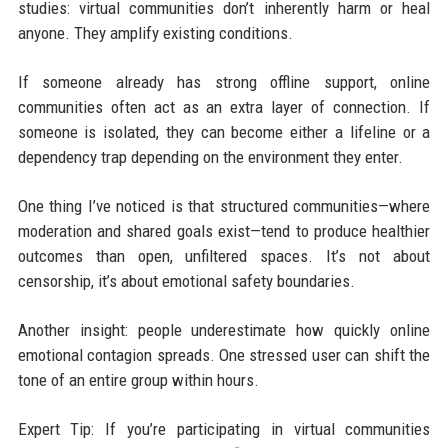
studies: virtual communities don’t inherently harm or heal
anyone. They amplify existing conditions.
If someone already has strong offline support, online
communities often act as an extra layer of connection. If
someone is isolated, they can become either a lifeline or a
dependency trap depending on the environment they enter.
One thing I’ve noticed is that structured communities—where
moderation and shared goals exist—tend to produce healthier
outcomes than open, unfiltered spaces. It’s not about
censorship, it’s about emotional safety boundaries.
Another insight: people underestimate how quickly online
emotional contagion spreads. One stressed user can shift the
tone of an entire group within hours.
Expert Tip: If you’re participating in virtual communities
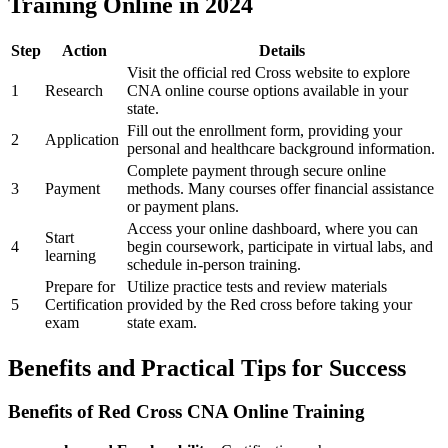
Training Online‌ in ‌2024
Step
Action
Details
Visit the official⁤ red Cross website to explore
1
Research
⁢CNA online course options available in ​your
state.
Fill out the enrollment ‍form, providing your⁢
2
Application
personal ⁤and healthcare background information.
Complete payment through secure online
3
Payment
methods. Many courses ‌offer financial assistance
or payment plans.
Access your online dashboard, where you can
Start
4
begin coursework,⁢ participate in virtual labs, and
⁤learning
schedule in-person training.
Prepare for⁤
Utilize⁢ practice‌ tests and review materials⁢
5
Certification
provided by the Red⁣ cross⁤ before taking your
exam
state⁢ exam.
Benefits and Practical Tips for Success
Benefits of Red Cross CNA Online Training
• • •
#### WHAT TO PRODUCE
Would you give the data above again word for word, minus the pictures?

#### SOLUTION TO THIS TASK
studies: virtual communities don’t inherently harm or heal
anyone. They amplify existing conditions.
If someone already has strong offline support, online
communities often act as an extra layer of connection. If
someone is isolated, they can become either a lifeline or a
dependency trap depending on the environment they enter.
One thing I’ve noticed is that structured communities—where
moderation and shared goals exist—tend to produce healthier
outcomes than open, unfiltered spaces. It’s not about
censorship, it’s about emotional safety boundaries.
Another insight: people underestimate how quickly online
emotional contagion spreads. One stressed user can shift the
tone of an entire group within hours.
Expert Tip: If you’re participating in virtual communities
Training Online‌ in ‌2024
Step
Action
Details
Visit the official⁤ red Cross website to explore
1
Research
⁢CNA online course options available in ​your
state.
Fill out the enrollment ‍form, providing your⁢
2
Application
personal ⁤and healthcare background information.
Complete payment through secure online
3
Payment
methods. Many courses ‌offer financial assistance
or payment plans.
Access your online dashboard, where you can
Start
4
begin coursework,⁢ participate in virtual labs, and
⁤learning
schedule in-person training.
Prepare for⁤
Utilize⁢ practice‌ tests and review materials⁢
5
Certification
provided by the Red⁣ cross⁤ before taking your
exam
state⁢ exam.
Benefits and Practical Tips for Success
Benefits of Red Cross CNA Online Training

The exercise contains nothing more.